> _What needs to be done_: Write out the passage of the interview transcript below between "In deeds, a" and "you define reliability?", inclusive, word for word.

> _Text passage_:

Yes, it does. And so where does Reliability Engineering come in?

3:44 Leonid Belkind

In essence, it's a much bigger thing encompassing not just Chaos Engineering. Reliability engineering, if you come to think of it, is a goal that manifests itself on pretty much every point in in the software development lifecycle. Beginning with a software architecture, where you build resilient architectures with no single point of failure, etc, etc. Moving ahead to the actual coding, when you use defensive programming in order to build components that are resilient to variants and noise in their defendencies. Moves all the way to testing, where you employ tactics or tools such as Chaos Engineering and so on, right? So resilience engineering, if you come to think of it, is a superset of all engineering processes that different people undertake in order to make your software resilient.

4:30 Alex Williams

You know, this makes you think about how organizations structure themselves so you don't have redundancies. Doesn't it?

4:39 Leonid Belkind

In deeds, a lot of times when an organization undergoes a shift from a certain way of operation into adopting site reliability engineering and so on, many questions like that come under scrutiny, right? Redundancy in terms of knowledge, redundancy in terms of responsibility. Especially, you know, recent year with the COVID-19 pandemic hitting pretty much every company anywhere in the world, the questions of how do we operate our services efficiently? How do we maintain service level for our customers? While, let's say, not stepping into the office made all these questions come under a very new lights.

5:18 Alex Williams

Let's move into discussions about resilience versus reliability and understanding the differences between the two. And I think you touched on it a bit. How do you define resilience? How you define reliability?

5:32 Leonid Belkind

So actually, the two terms are used interchangeably in many texts recently. But frankly, I believe that they are slightly different. And here's the difference. Resilience, naturally, is the ability of something, in our case of a software system, to withstand unexpected, turbulent conditions, right? Being resilient, being strong. Function in despite lots of difficult things going on around us. Reliability, in theory, is similar. But if you come to think of it, reliability is a perceived description of something, right? Reliability means you can rely on the software to be there for you. Naturally, if it's not resilient, I don't think you can have any conversation about its reliability. But even if it is resilient, that is not enough. In order for external parties to feel that something is reliable, its resilience needs to be consistently demonstrated, proven. So reliability is maybe a wider term that doesn't talk only about your software being strong and resilient, but also about your ability as an organization, as a service provider, to demonstrate and prove that it will be there for you, and you can rely on it.

6:40 Alex Williams

So you mentioned COVID, and one of the aftermaths of COVID has been much more use of services online, use in particular categories of services grow exponentially. Essential services, such as groceries, such as even services such as zoom. And so that has meant a much deeper emphasis on these different issues that people face. How would you attribute those effects on how we think about resilience and reliability?

> _Recorded information_:
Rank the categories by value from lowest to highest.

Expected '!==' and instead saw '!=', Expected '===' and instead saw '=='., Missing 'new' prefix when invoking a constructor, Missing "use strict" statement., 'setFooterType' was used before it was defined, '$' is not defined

> _Result of the exercise_:
In deeds, a lot of times when an organization undergoes a shift from a certain way of operation into adopting site reliability engineering and so on, many questions like that come under scrutiny, right? Redundancy in terms of knowledge, redundancy in terms of responsibility. Especially, you know, recent year with the COVID-19 pandemic hitting pretty much every company anywhere in the world, the questions of how do we operate our services efficiently? How do we maintain service level for our customers? While, let's say, not stepping into the office made all these questions come under a very new lights.

5:18 Alex Williams

Let's move into discussions about resilience versus reliability and understanding the differences between the two. And I think you touched on it a bit. How do you define resilience? How you define reliability?